Problem details = Rewrite each line of the listing below, swapping "colour" for "color" and changing nothing else. Leave the pictures out of your answer.

::: Data shown

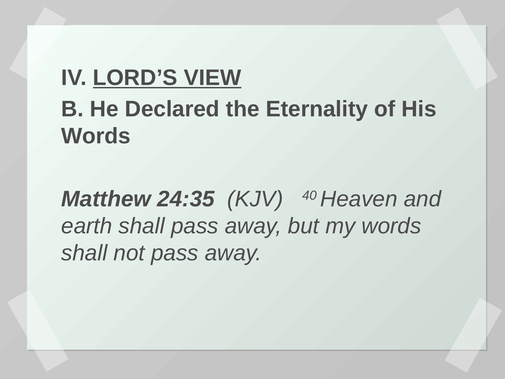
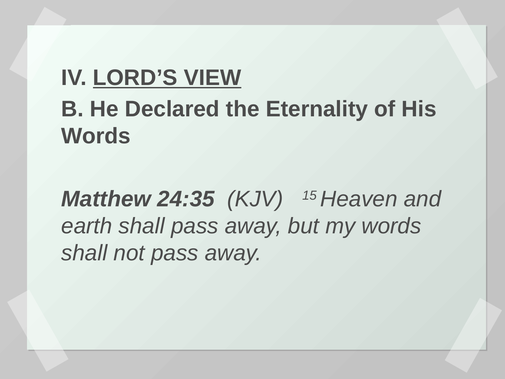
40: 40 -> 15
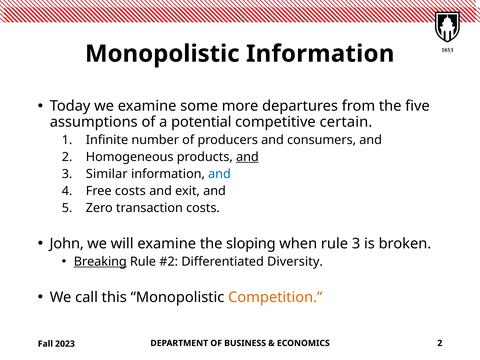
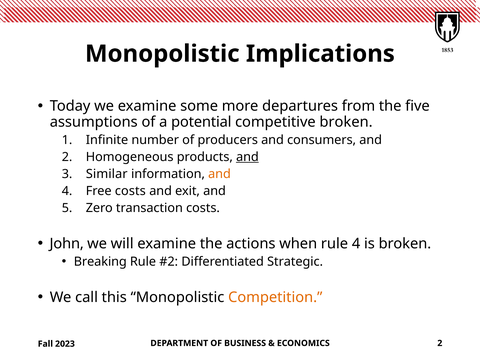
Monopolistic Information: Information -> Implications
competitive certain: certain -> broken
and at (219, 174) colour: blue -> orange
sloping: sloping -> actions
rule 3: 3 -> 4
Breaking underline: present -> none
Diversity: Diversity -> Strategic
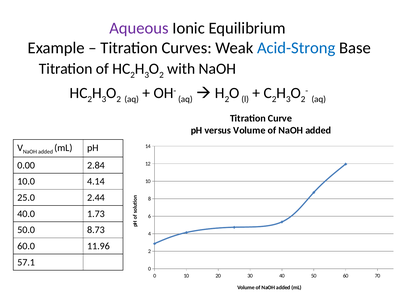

::::::

Solved exercise =
40: 40 -> 15
Monopolistic Information: Information -> Implications
competitive certain: certain -> broken
and at (219, 174) color: blue -> orange
sloping: sloping -> actions
rule 3: 3 -> 4
Breaking underline: present -> none
Diversity: Diversity -> Strategic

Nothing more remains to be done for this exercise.